**DATA PROVIDED**.

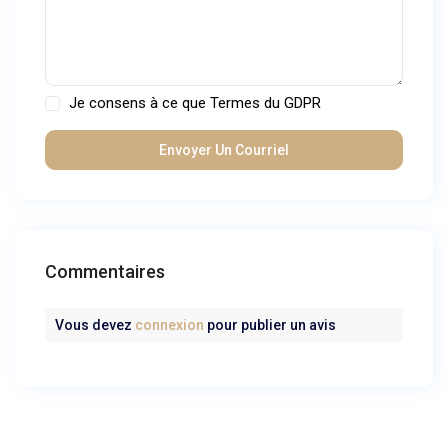
Je consens à ce que
Termes du GDPR
Commentaires
Vous devez
connexion
pour publier un avis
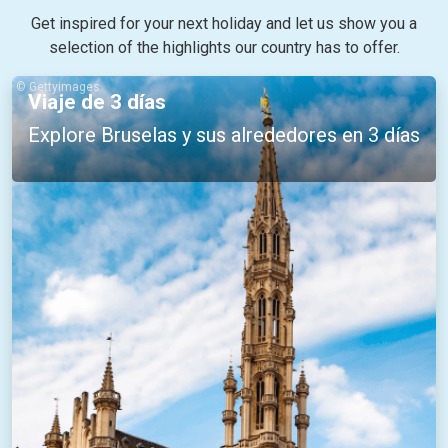
Get inspired for your next holiday and let us show you a
selection of the highlights our country has to offer.
© Gettyimages
Viaje de 3 días
Explore Bruselas y sus alrededores en 3 días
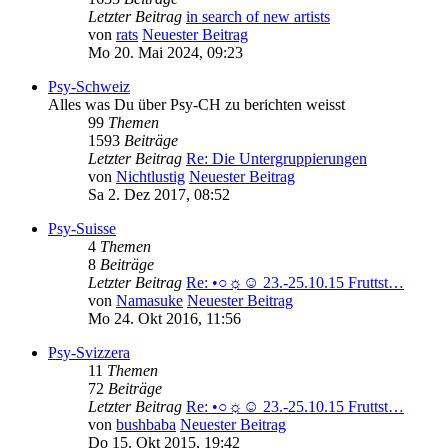
Letzter Beitrag
in search of new artists
von
rats
Neuester Beitrag
Mo 20. Mai 2024, 09:23
Psy-Schweiz
Alles was Du über Psy-CH zu berichten weisst
99
Themen
1593
Beiträge
Letzter Beitrag
Re: Die Untergruppierungen
von
Nichtlustig
Neuester Beitrag
Sa 2. Dez 2017, 08:52
Psy-Suisse
4
Themen
8
Beiträge
Letzter Beitrag
Re: •○☼☺ 23.-25.10.15 Fruttst…
von
Namasuke
Neuester Beitrag
Mo 24. Okt 2016, 11:56
Psy-Svizzera
11
Themen
72
Beiträge
Letzter Beitrag
Re: •○☼☺ 23.-25.10.15 Fruttst…
von
bushbaba
Neuester Beitrag
Do 15. Okt 2015, 19:42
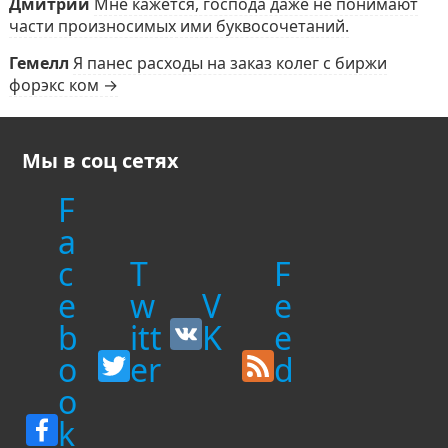
Дмитрий
Мне кажется, господа даже не понимают
части произносимых ими буквосочетаний.
Гемелл
Я панес расходы на заказ колег с биржи
форэкс ком →
Мы в соц сетях
F
a
c
T
F
e
w
V
e
b
itt
K
e
o
er
d
o
k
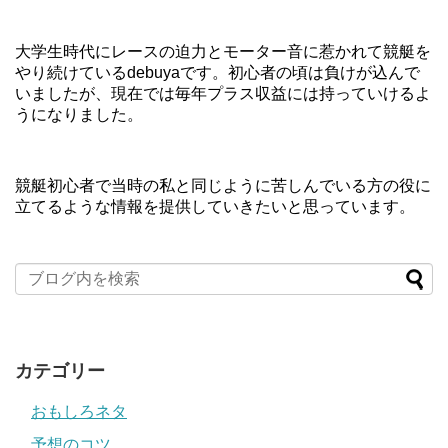
大学生時代にレースの迫力とモーター音に惹かれて競艇を
やり続けているdebuyaです。初心者の頃は負けが込んで
いましたが、現在では毎年プラス収益には持っていけるよ
うになりました。
競艇初心者で当時の私と同じように苦しんでいる方の役に
立てるような情報を提供していきたいと思っています。
カテゴリー
おもしろネタ
予想のコツ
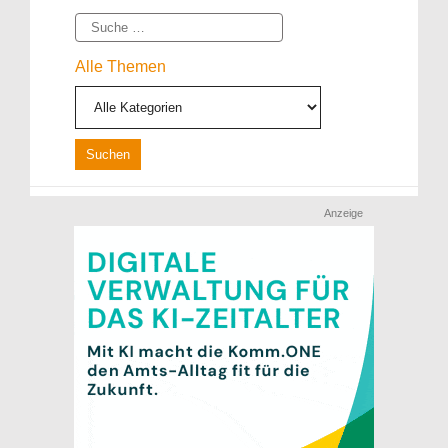
Suche
Alle Themen
Anzeige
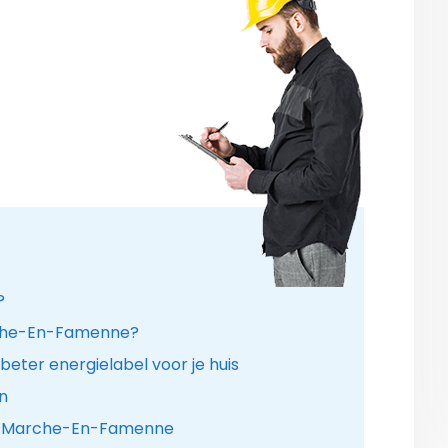
?
Marche-En-Famenne?
eter energielabel voor je huis
n
te Marche-En-Famenne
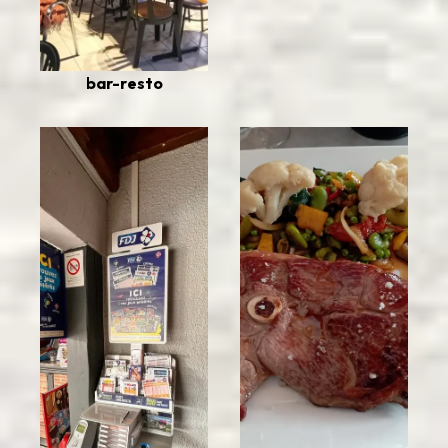
bar-resto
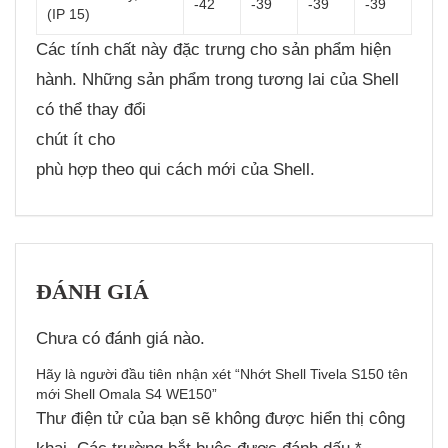
-42
-39
-39
-39
(IP 15)
Các tính chất này đặc trưng cho sản phẩm hiện
hành. Những sản phẩm trong tương lai của Shell
có thể thay đổi
chút ít cho
phù hợp theo qui cách mới của Shell.
ĐÁNH GIÁ
Chưa có đánh giá nào.
Hãy là người đầu tiên nhận xét “Nhớt Shell Tivela S150 tên
mới Shell Omala S4 WE150”
Thư điện tử của bạn sẽ không được hiển thị công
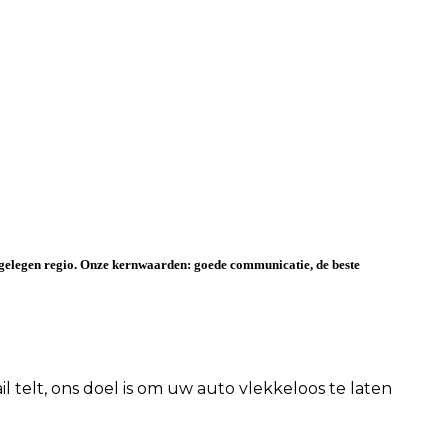
ijgelegen regio. Onze kernwaarden:
goede communicatie
, de
beste
 telt, ons doel is om uw auto vlekkeloos te laten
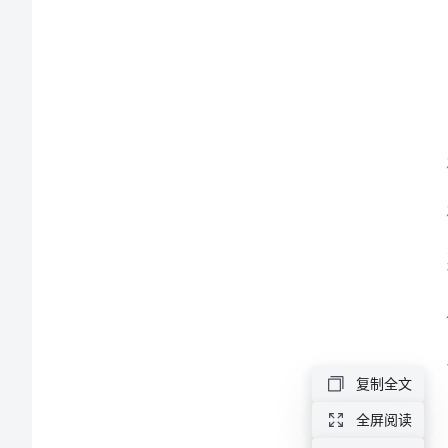
总
结
范
本
2024
年
公
司
项
目
复制全文
管
全屏阅读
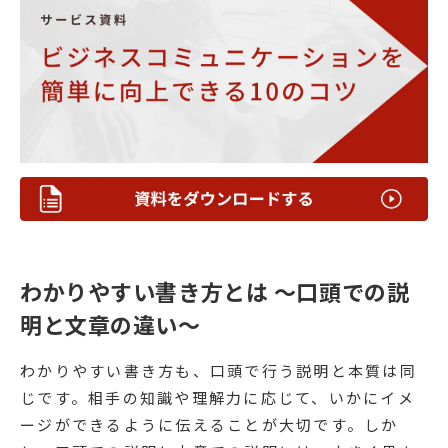
わかりやすい書き方とは 〜口頭での説
明と文章の違い〜
わかりやすい書き方も、口頭で行う説明と本質は同
じです。相手の知識や理解力に応じて、いかにイメ
ージができるように伝えることが大切です。しか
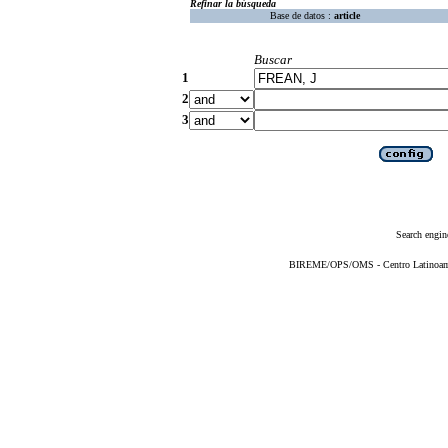
Refinar la búsqueda
Base de datos :
article
Buscar
1
2
3
Search engin
BIREME/OPS/OMS - Centro Latinoameri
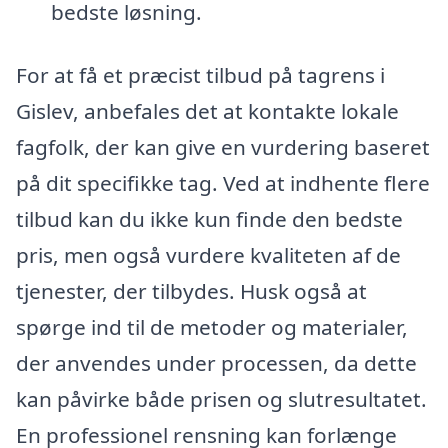
bedste løsning.
For at få et præcist tilbud på tagrens i
Gislev, anbefales det at kontakte lokale
fagfolk, der kan give en vurdering baseret
på dit specifikke tag. Ved at indhente flere
tilbud kan du ikke kun finde den bedste
pris, men også vurdere kvaliteten af de
tjenester, der tilbydes. Husk også at
spørge ind til de metoder og materialer,
der anvendes under processen, da dette
kan påvirke både prisen og slutresultatet.
En professionel rensning kan forlænge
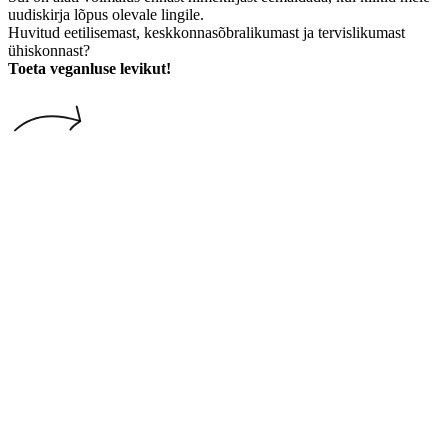
uudiskirja lõpus olevale lingile.
Huvitud eetilisemast, keskkonnasõbralikumast ja tervislikumast
ühiskonnast?
Toeta veganluse levikut!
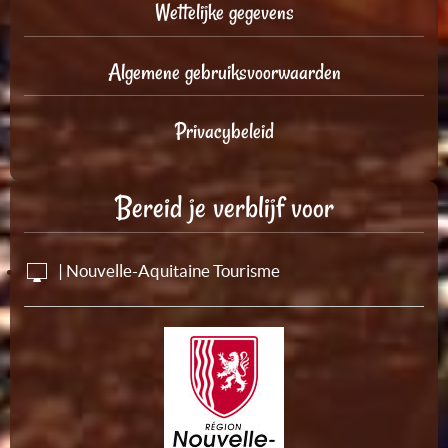
Wettelijke gegevens
Algemene gebruiksvoorwaarden
Privacybeleid
Bereid je verblijf voor
| Nouvelle-Aquitaine Tourisme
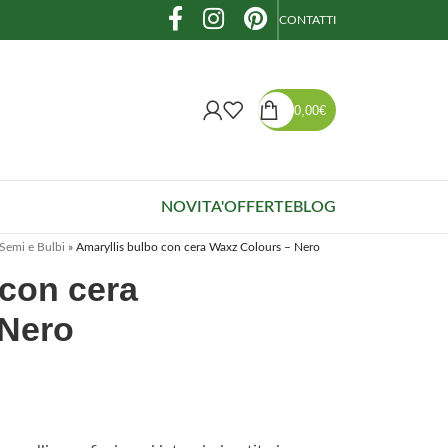
CONTATTI
0,00
€
NOVITA'
OFFERTE
BLOG
Semi e Bulbi
»
Amaryllis bulbo con cera Waxz Colours – Nero
 con cera
 Nero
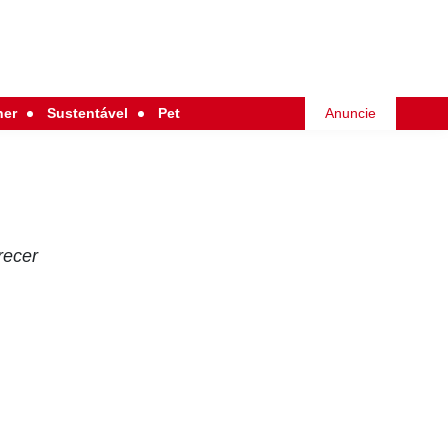
her
Sustentável
Pet
Anuncie
recer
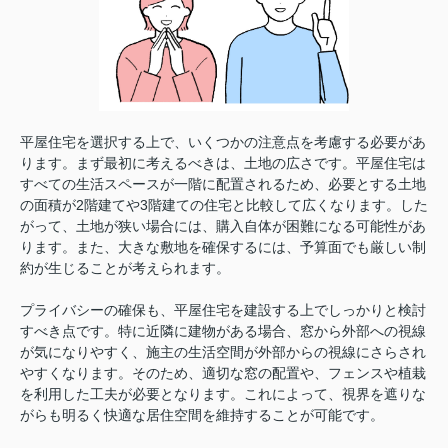
平屋住宅を選択する上で、いくつかの注意点を考慮する必要があ
ります。まず最初に考えるべきは、土地の広さです。平屋住宅は
すべての生活スペースが一階に配置されるため、必要とする土地
の面積が2階建てや3階建ての住宅と比較して広くなります。した
がって、土地が狭い場合には、購入自体が困難になる可能性があ
ります。また、大きな敷地を確保するには、予算面でも厳しい制
約が生じることが考えられます。
プライバシーの確保も、平屋住宅を建設する上でしっかりと検討
すべき点です。特に近隣に建物がある場合、窓から外部への視線
が気になりやすく、施主の生活空間が外部からの視線にさらされ
やすくなります。そのため、適切な窓の配置や、フェンスや植栽
を利用した工夫が必要となります。これによって、視界を遮りな
がらも明るく快適な居住空間を維持することが可能です。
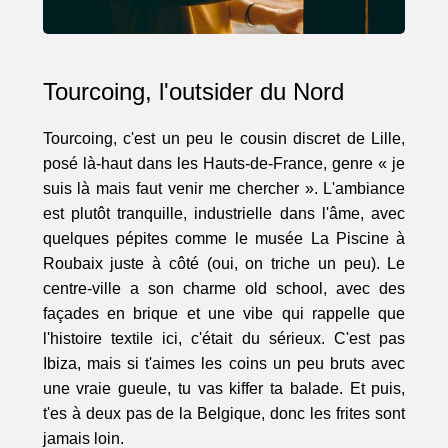
Tourcoing, l'outsider du Nord
Tourcoing, c'est un peu le cousin discret de Lille,
posé là-haut dans les Hauts-de-France, genre « je
suis là mais faut venir me chercher ». L'ambiance
est plutôt tranquille, industrielle dans l'âme, avec
quelques pépites comme le musée La Piscine à
Roubaix juste à côté (oui, on triche un peu). Le
centre-ville a son charme old school, avec des
façades en brique et une vibe qui rappelle que
l'histoire textile ici, c'était du sérieux. C'est pas
Ibiza, mais si t'aimes les coins un peu bruts avec
une vraie gueule, tu vas kiffer ta balade. Et puis,
t'es à deux pas de la Belgique, donc les frites sont
jamais loin.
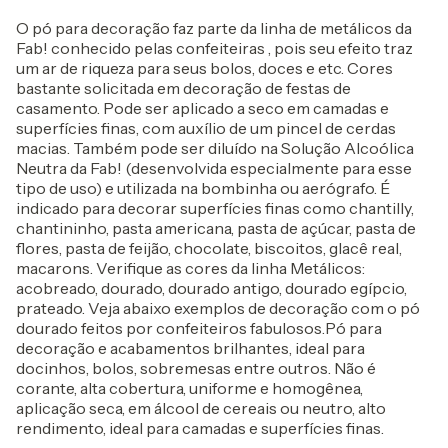
O pó para decoração faz parte da linha de metálicos da
Fab! conhecido pelas confeiteiras , pois seu efeito traz
um ar de riqueza para seus bolos, doces e etc. Cores
bastante solicitada em decoração de festas de
casamento. Pode ser aplicado a seco em camadas e
superfícies finas, com auxílio de um pincel de cerdas
macias. Também pode ser diluído na Solução Alcoólica
Neutra da Fab! (desenvolvida especialmente para esse
tipo de uso) e utilizada na bombinha ou aerógrafo. É
indicado para decorar superfícies finas como chantilly,
chantininho, pasta americana, pasta de açúcar, pasta de
flores, pasta de feijão, chocolate, biscoitos, glacê real,
macarons. Verifique as cores da linha Metálicos:
acobreado, dourado, dourado antigo, dourado egípcio,
prateado. Veja abaixo exemplos de decoração com o pó
dourado feitos por confeiteiros fabulosos.Pó para
decoração e acabamentos brilhantes, ideal para
docinhos, bolos, sobremesas entre outros. Não é
corante, alta cobertura, uniforme e homogênea,
aplicação seca, em álcool de cereais ou neutro, alto
rendimento, ideal para camadas e superfícies finas.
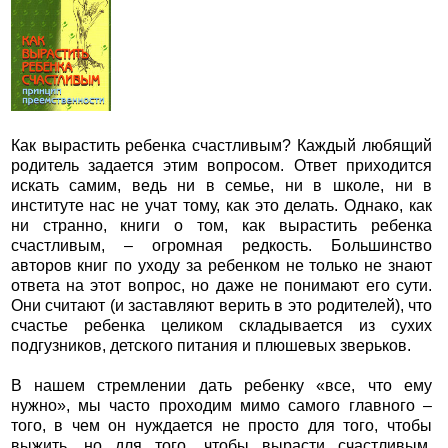
Как вырастить ребенка счастливым? Каждый любящий
родитель задается этим вопросом. Ответ приходится
искать самим, ведь ни в семье, ни в школе, ни в
институте нас не учат тому, как это делать. Однако, как
ни странно, книги о том, как вырастить ребенка
счастливым, – огромная редкость. Большинство
авторов книг по уходу за ребенком не только не знают
ответа на этот вопрос, но даже не понимают его сути.
Они считают (и заставляют верить в это родителей), что
счастье ребенка целиком складывается из сухих
подгузников, детского питания и плюшевых зверьков.
В нашем стремлении дать ребенку «все, что ему
нужно», мы часто проходим мимо самого главного –
того, в чем он нуждается не просто для того, чтобы
выжить, но для того, чтобы вырасти счастливым.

**ACTIVITY**. Reproduce every line from the entries that holds the word "bolos".

**OUTPUT BELOW**.
um ar de riqueza para seus bolos, doces e etc. Cores
docinhos, bolos, sobremesas entre outros. Não é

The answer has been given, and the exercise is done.